→ **JOB**
Reproduce the taxonomy lines of all the entries below verbatim, in their original order, and leave the pictures out of your answer.

→ **INPUT MATERIAL**
____
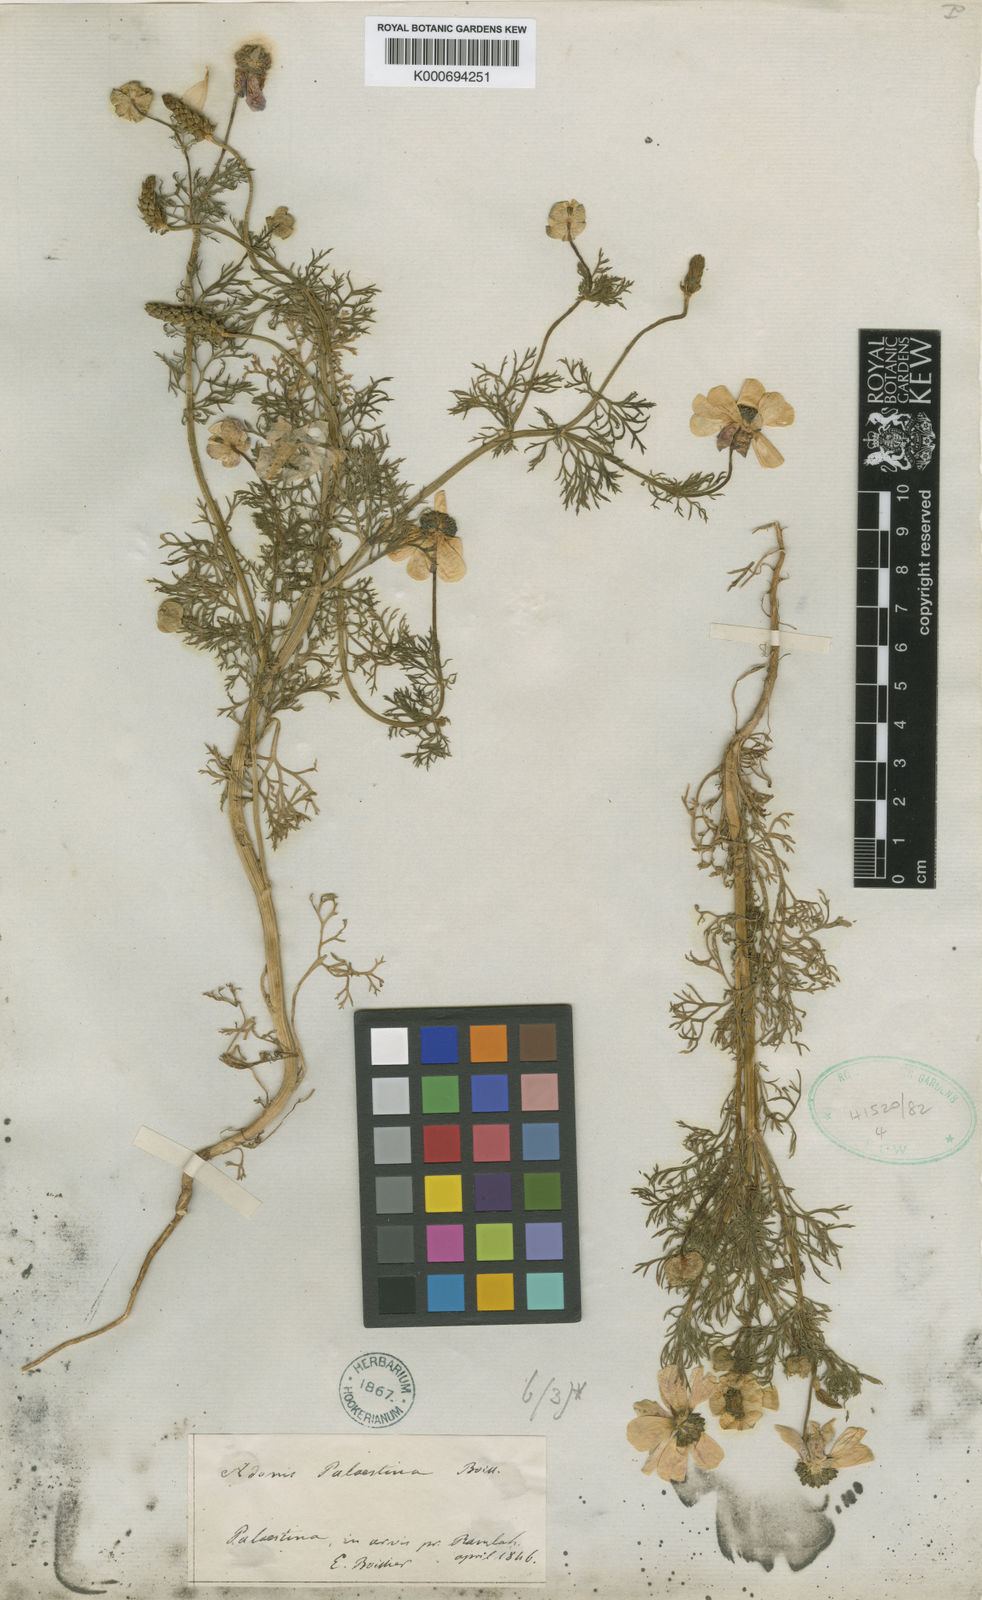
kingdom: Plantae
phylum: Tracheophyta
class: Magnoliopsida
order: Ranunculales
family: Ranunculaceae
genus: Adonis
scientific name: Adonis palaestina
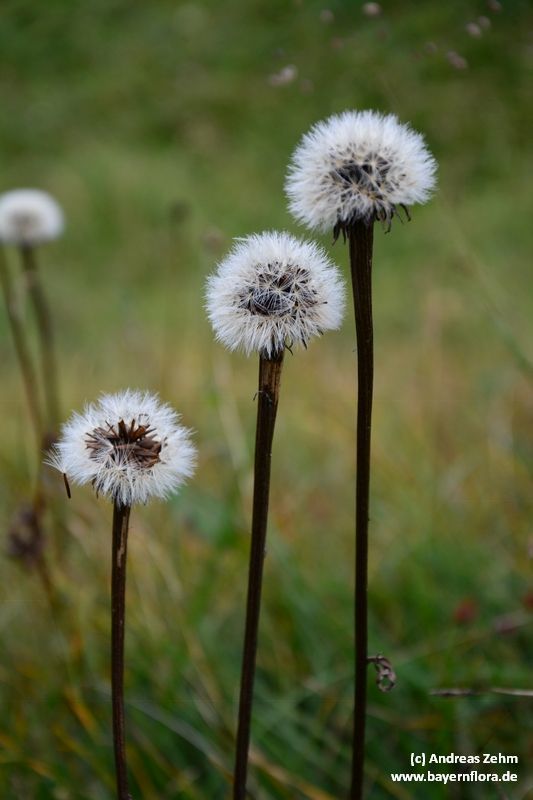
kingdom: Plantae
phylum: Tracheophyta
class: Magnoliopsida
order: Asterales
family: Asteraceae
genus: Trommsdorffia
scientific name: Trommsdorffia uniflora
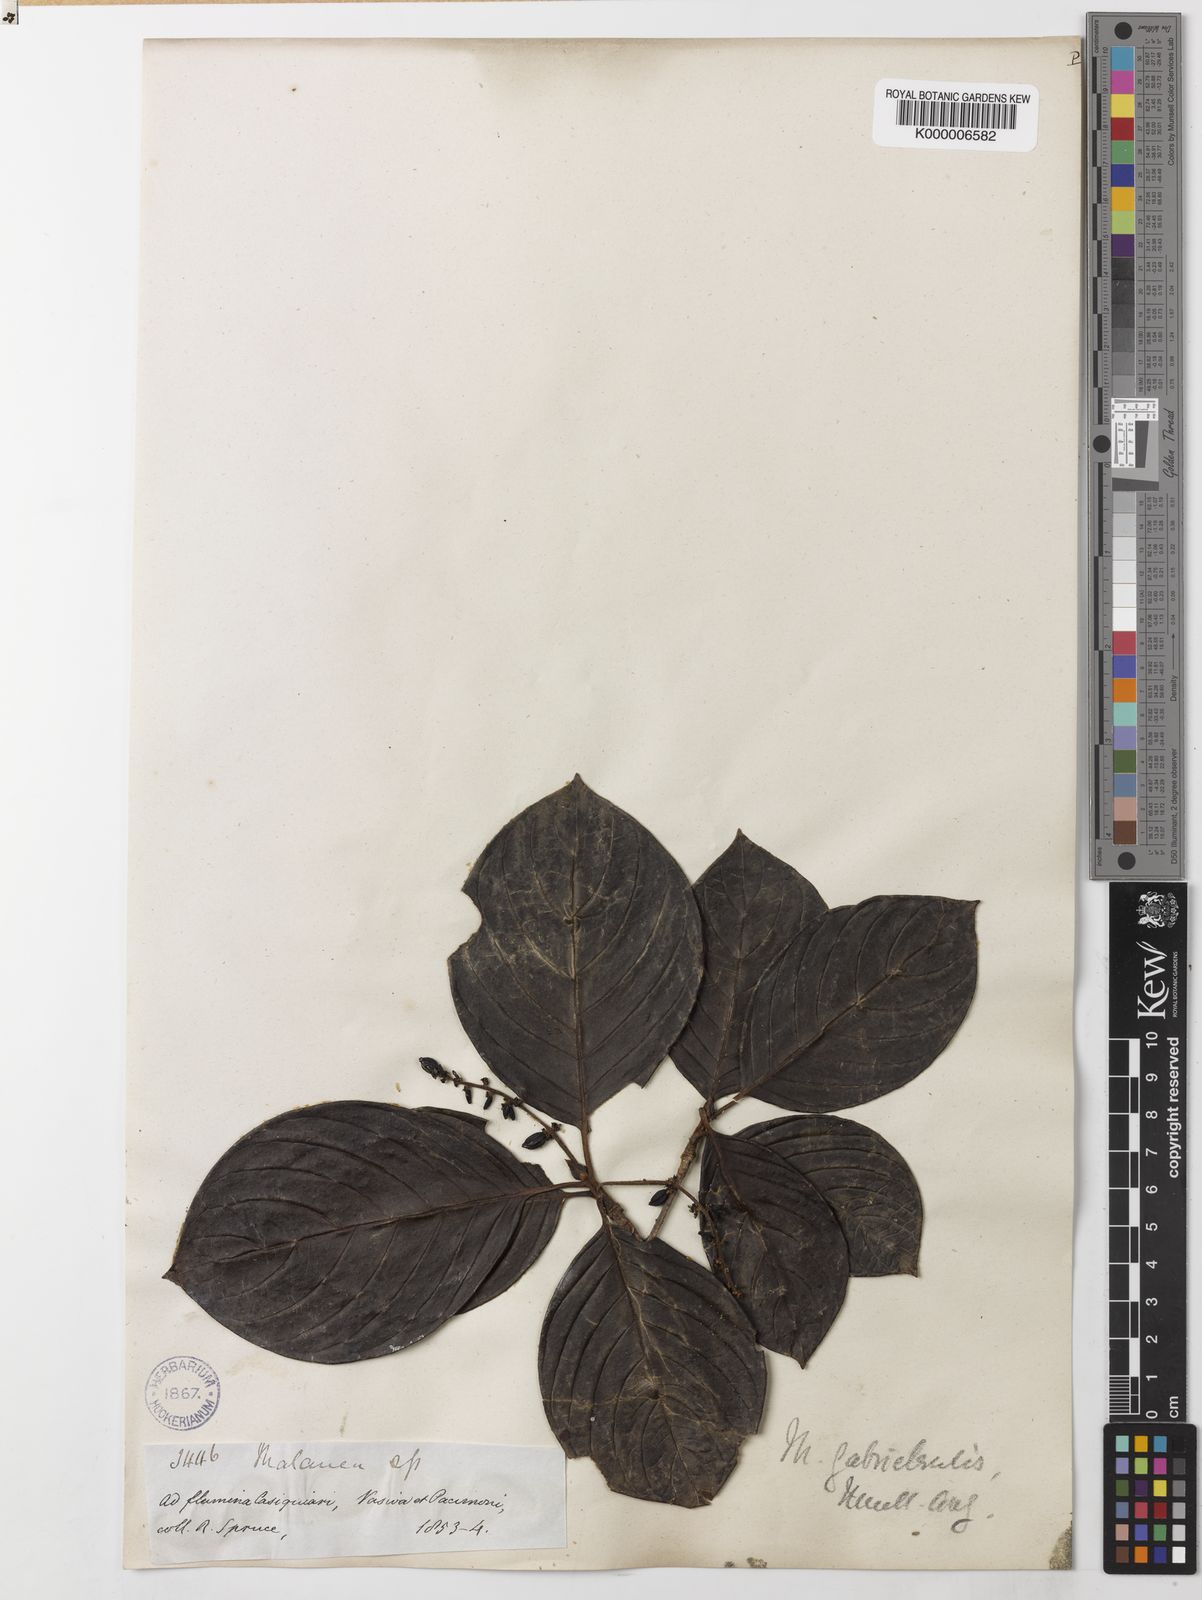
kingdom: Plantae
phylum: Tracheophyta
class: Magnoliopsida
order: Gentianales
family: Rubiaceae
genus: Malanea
____
→ **EXERCISE ANSWER**
kingdom: Plantae
phylum: Tracheophyta
class: Magnoliopsida
order: Ranunculales
family: Ranunculaceae
genus: Adonis
scientific name: Adonis palaestina
kingdom: Plantae
phylum: Tracheophyta
class: Magnoliopsida
order: Asterales
family: Asteraceae
genus: Trommsdorffia
scientific name: Trommsdorffia uniflora
kingdom: Plantae
phylum: Tracheophyta
class: Magnoliopsida
order: Gentianales
family: Rubiaceae
genus: Malanea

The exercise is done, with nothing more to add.